Since the ill-fated Kurdish independence referendum, critics have been calling for the current government of the region to be replaced. But, as some critics say, nobody is serious about this prospect.
The semi-autonomous northern region of Iraqi Kurdistan has had a rough few months. Since the region held the referendum on Kurdish independence, asking whether the zone should secede from the rest of the country, Iraqi Kurdistan has been under pressure from the federal authorities in Baghdad in many ways.
As a result, there have been many calls for the dismissal of the current Iraqi Kurdish government and the appointment of a new one.
On November 23, the opposition Change movement, also known as Goran, submitted a list of demands to the Kurdish authorities – the most significant of these was the proposal to form an interim government that would be in charge of affairs in Iraqi Kurdistan until the next elections.
The Change movement had already asked the group of Islamic parties in Iraqi Kurdistan and a new party formed by prominent local politician, Barham Salih, to form a government with them for this reason.

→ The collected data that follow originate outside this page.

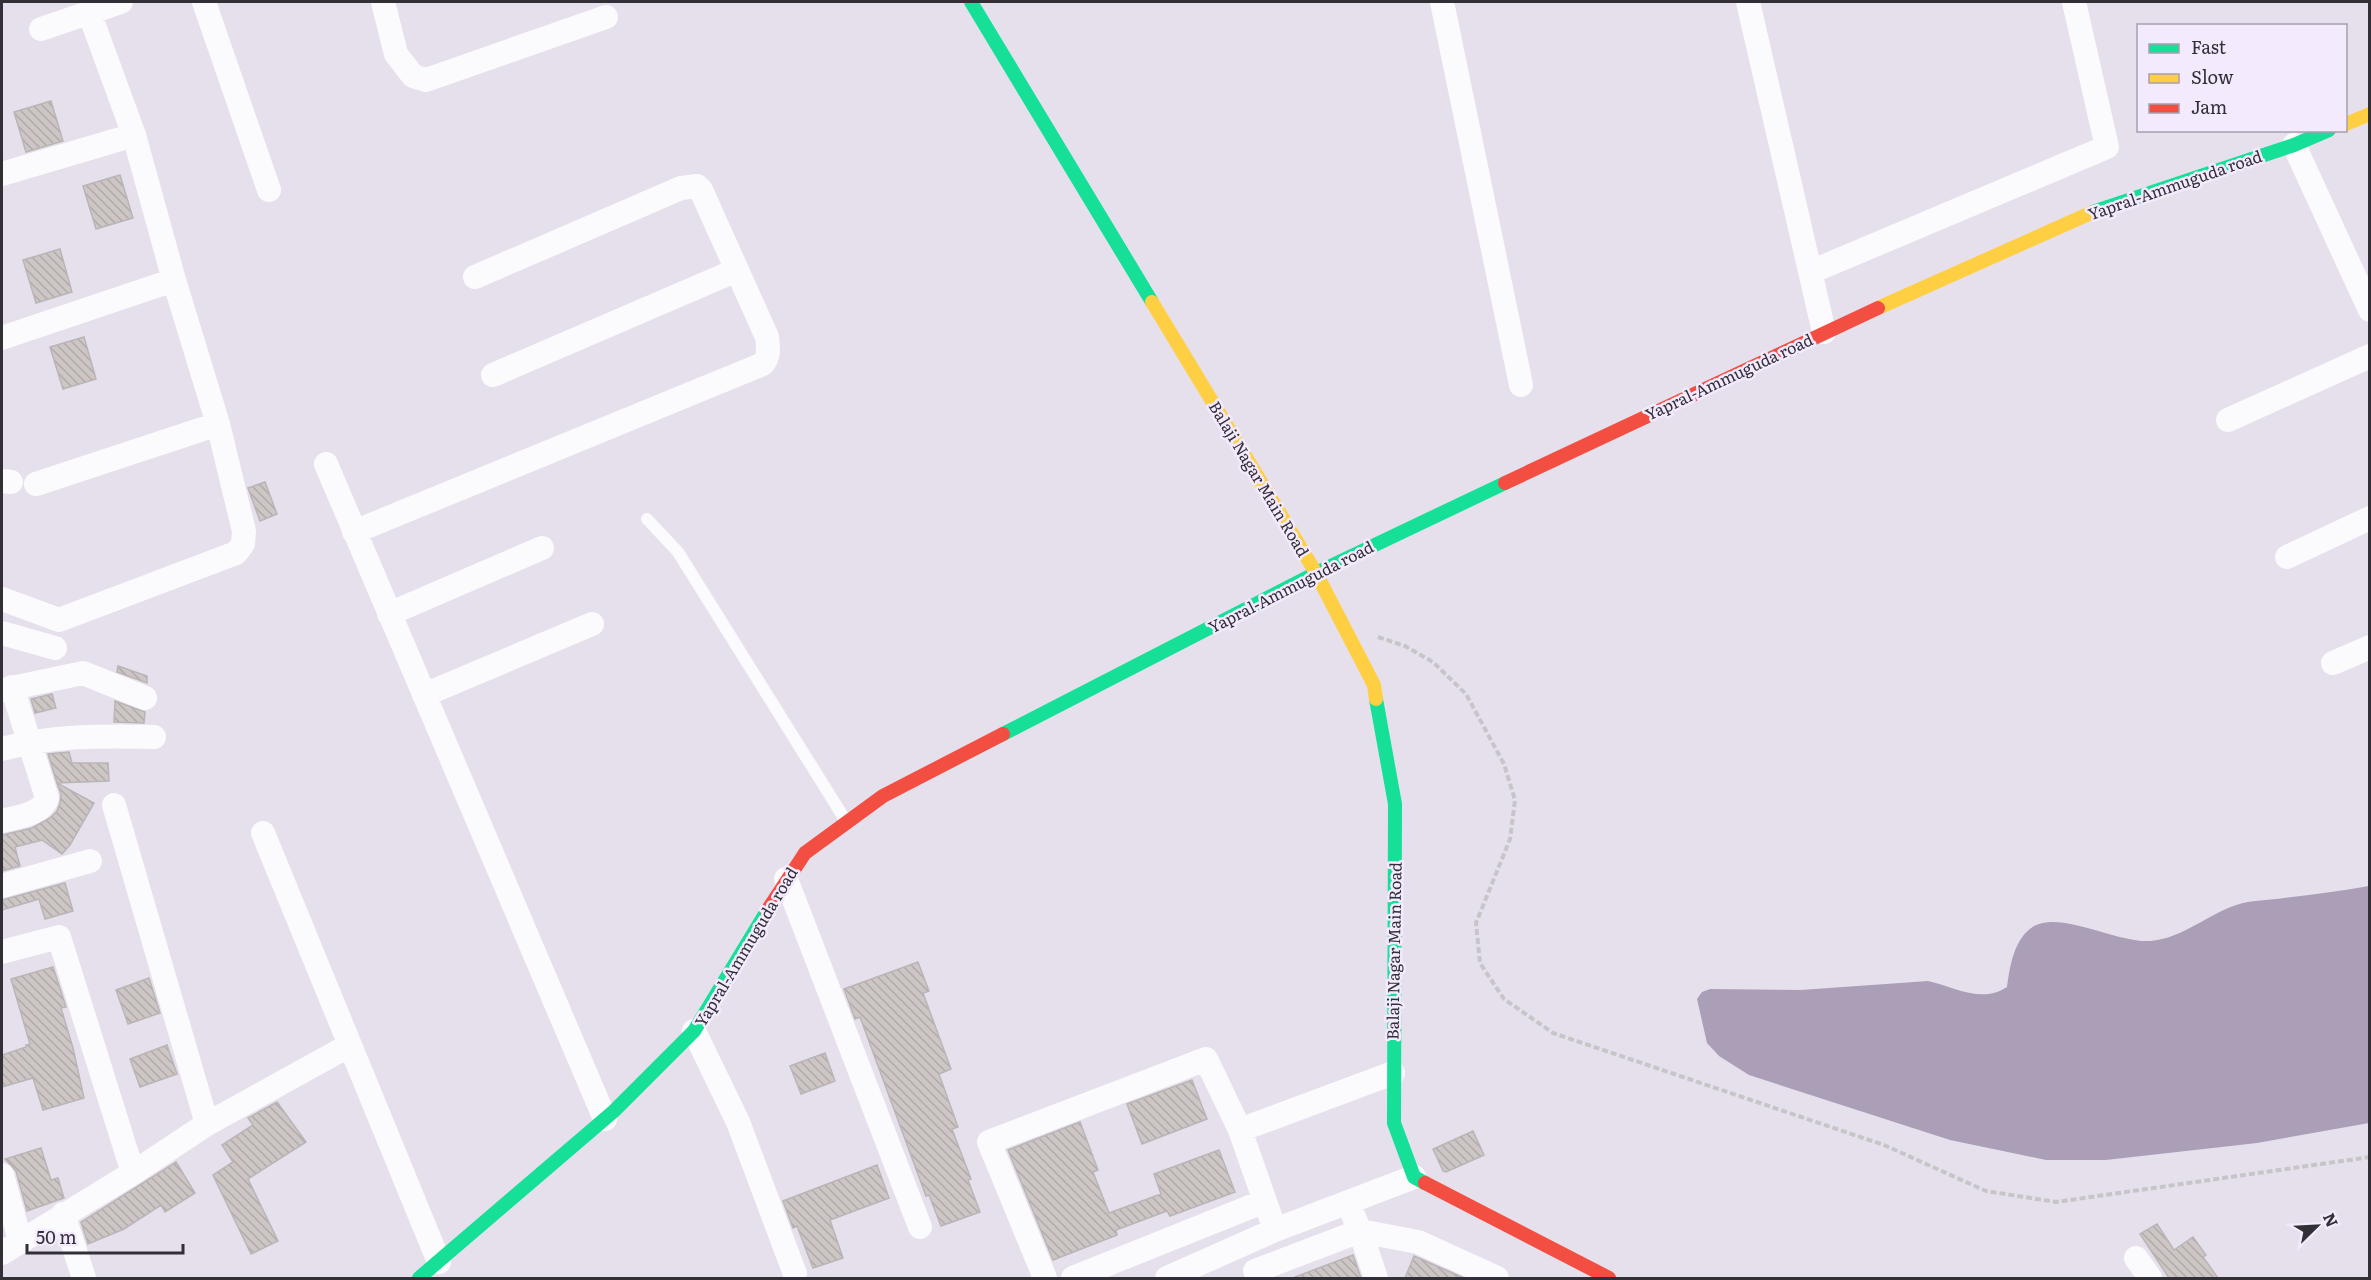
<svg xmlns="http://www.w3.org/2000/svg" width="2371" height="1280" font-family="Literata,serif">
<defs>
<pattern id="building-back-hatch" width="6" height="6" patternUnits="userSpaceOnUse" patternTransform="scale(1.5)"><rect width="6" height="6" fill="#cdc6c5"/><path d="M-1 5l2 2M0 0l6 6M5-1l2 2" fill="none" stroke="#b0aaaa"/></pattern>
</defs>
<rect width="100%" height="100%" fill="#e6e0ec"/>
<path fill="#ab9fb8" d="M 2369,886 L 2369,1123 L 2257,1143 L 2106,1160 L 2046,1160 L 1950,1140 L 1749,1075 L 1719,1056 L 1707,1043 L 1697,999 L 1702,992 L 1710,989 L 1801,990 L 1928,981 C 1955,987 1981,1004 2007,987 C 2010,966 2014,938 2034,926 C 2062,911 2116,943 2150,941 C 2183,939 2211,911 2243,903 C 2256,900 2270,900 2284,898 C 2312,895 2341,891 2369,886 Z"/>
<path fill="url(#building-back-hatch)" stroke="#b9b5b7" stroke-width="1.5" d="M 51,101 L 63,141 L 26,152 L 14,112 Z
M 120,175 L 133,218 L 96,229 L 83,186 Z
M 60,249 L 72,292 L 36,303 L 23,260 Z
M 84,337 L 96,379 L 63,389 L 50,347 Z
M 265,482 L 277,514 L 260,521 L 248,488 Z
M 118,666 L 147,676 L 147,683 L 117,672 Z
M 52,694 L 56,708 L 35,713 L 31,699 Z
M 115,701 L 145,712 L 144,723 L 114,722 Z
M 69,752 L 72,763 L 108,763 L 109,781 L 57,783 L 48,754 Z
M 57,783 L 94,803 L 70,845 L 62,854 L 42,840 L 15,847 L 20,866 L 2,871 L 2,835 L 32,828 L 50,818 L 57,811 L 60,803 L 61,794 Z
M 65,883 L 73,911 L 45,919 L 39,899 L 2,910 L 2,900 Z
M 918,962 L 929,991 L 923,993 L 951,1069 L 939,1074 L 958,1127 L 952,1129 L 971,1179 L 968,1180 L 980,1212 L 941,1226 L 929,1195 L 926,1196 L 860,1017 L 855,1019 L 844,989 Z
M 53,967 L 66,1007 L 61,1008 L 73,1048 L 84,1098 L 43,1110 L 33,1078 L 2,1087 L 2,1055 L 26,1047 L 26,1045 L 30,1044 L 11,979 Z
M 149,978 L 160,1013 L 128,1024 L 116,990 Z
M 167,1045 L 177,1074 L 140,1087 L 130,1059 Z
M 825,1053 L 835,1081 L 801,1094 L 790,1066 Z
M 1192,1080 L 1207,1119 L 1142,1144 L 1127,1104 Z
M 277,1102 L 306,1142 L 248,1179 L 278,1241 L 251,1254 L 213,1175 L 233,1162 L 222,1145 L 253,1125 L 248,1118 Z
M 1080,1122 L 1098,1170 L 1093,1172 L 1109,1213 L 1161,1194 L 1154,1174 L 1219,1150 L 1235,1192 L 1170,1216 L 1167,1211 L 1116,1230 L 1117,1235 L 1053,1260 L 1008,1150 Z
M 1473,1131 L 1484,1155 L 1446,1172 L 1443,1171 L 1433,1149 Z
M 41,1148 L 51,1180 L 58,1178 L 64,1198 L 27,1211 L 16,1171 L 5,1159 Z
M 176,1162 L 195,1193 L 165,1212 L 161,1205 L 124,1229 L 88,1244 L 81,1222 Z
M 877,1165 L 889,1198 L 830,1220 L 843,1258 L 813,1268 L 797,1226 L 793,1228 L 783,1201 Z
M 2157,1224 L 2174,1250 L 2193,1237 L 2206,1255 L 2203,1257 L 2218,1278 L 2169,1278 L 2140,1234 Z
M 1353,1255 L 1361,1278 L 1295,1278 L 1295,1277 Z
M 1414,1256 L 1464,1278 L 1405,1278 Z"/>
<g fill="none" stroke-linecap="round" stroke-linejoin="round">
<path stroke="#c6c5c8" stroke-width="4" stroke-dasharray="6 3" stroke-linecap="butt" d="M 1378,637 L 1405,646 L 1433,662 L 1466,694 L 1504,764 L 1515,800 L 1510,839 L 1476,923 L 1480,963 L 1504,999 L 1553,1033 L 1884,1145 L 1986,1191 L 2056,1202 L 2370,1157"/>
<path stroke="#fbfafc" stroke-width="12" d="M 647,519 L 678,552 L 846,821"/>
<path stroke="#fbfafc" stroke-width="24" d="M 204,2 L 269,190
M 383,2 L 396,54 L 413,76 L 426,80 L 606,17
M 1442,2 L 1521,385
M 1748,2 L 1824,332
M 41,29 L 121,2
M 2294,145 L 2370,310
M 2,174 L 134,135
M 1813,271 L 2107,147 L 2074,2
M 2,338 L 174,280
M 493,375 L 737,270
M 2228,420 L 2370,356
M 326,464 L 605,1119
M 2,481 L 11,482
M 36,484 L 218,424
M 354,532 L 763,364 C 770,355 768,347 767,337 L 701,190 L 697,186 L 681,188 L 475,277
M 2287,557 L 2370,518
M 2,599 L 59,620 L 236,553 L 243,544 L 244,531 L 218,424 L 174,280 L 134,135 L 89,12
M 389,614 L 542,548
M 2,633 L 55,648
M 2333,663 L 2370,647
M 2,690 L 83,673 L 145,698
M 424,695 L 592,624
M 2,749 C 52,735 102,736 154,737
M 114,805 L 207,1124
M 2,821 C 16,817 42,815 47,798 L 12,687
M 263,833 L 439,1262
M 786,879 L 920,1227
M 2,886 L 90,861
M 2,952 L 59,937 L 133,1173
M 694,1031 L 738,1122 L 795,1274
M 1240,1130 L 1393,1073
M 2,1175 L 20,1240
M 1348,1203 L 1360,1231 L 1418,1242 L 1497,1278
M 63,1214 L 84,1278
M 2,1253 L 133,1173 L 207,1124 L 350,1045
M 2136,1258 L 2150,1278
M 1045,1278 L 989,1142 L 1206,1059 L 1240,1130 L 1275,1230
M 1073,1278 L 1265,1201
M 1167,1278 L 1275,1230 L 1414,1177
M 1258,1278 L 1255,1271 L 1360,1231 L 1376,1278"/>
<path stroke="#16e098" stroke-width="14" d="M 971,2 L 1152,302
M 2093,212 L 2294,145 L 2329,130
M 1376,699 L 1395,804 L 1394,1123 L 1414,1177 L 1425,1183
M 1003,734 L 1316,573 L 1505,483
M 419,1278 L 614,1111 L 694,1031 L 767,911"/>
<path stroke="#ffcf43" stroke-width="14" d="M 2346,124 L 2370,114
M 1152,302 L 1316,573 L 1374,685 L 1376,699
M 1878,308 L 2093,212"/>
<path stroke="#f24e42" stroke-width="14" d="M 1505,483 L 1878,308
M 767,911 L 805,853 L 883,796 L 1003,734
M 1425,1183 L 1609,1278"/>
</g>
<g text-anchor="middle" stroke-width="5" stroke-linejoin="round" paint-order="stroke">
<g font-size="16" fill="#332f36" stroke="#f4eafe">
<text transform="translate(2175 185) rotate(-19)" y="6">Yapral-Ammuguda road</text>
<text transform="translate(1729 377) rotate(-25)" y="6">Yapral-Ammuguda road</text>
<text transform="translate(1259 479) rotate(59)" y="6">Balaji Nagar Main Road</text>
<text transform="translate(1291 587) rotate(-27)" y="6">Yapral-Ammuguda road</text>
<text transform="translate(746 947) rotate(-59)" y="6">Yapral-Ammuguda road</text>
<text transform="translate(1394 951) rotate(-89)" y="6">Balaji Nagar Main Road</text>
</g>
</g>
<rect width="2371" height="1280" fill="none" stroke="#332f36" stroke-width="6"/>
<rect x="2137" y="24" width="210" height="108" fill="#f4eafe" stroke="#a79fae" stroke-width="1.5"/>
<rect x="2149" y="44" width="30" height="9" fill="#16e098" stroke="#a79fae" stroke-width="1.5"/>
<text x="2191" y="54" font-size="18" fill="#332f36">Fast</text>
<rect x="2149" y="74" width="30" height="9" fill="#ffcf43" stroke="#a79fae" stroke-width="1.5"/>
<text x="2191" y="84" font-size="18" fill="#332f36">Slow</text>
<rect x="2149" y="104" width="30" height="9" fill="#f24e42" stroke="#a79fae" stroke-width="1.5"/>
<text x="2191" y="114" font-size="18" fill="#332f36">Jam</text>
<g transform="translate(2317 1226) rotate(66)" stroke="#f4eafe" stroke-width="4.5" paint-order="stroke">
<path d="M0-4.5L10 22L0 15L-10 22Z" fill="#332f36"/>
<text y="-9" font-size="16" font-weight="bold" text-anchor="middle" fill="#332f36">N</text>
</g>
<path d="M27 1244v9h156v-9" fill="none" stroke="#332f36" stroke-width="3"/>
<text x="36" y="1244" font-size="18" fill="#332f36" stroke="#f4eafe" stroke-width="4.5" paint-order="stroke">50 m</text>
</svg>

“In our last meeting with the delegation from the government we were told they were not in favour of this idea, but they didn’t reject the idea outright either,” Dana Abdulkarim, a senior member of the Change movement, told NIQASH. “They told us they would discuss the idea and inform us of any results.”
However, Abdulkarim added, his party believes that the region’s most popular party, the Kurdistan Democratic Party, or KDP, is “stonewalling” the proposal. They don’t want change, he says. “But we will continue to demand an interim government be formed and we will launch a media campaign in this regard too.”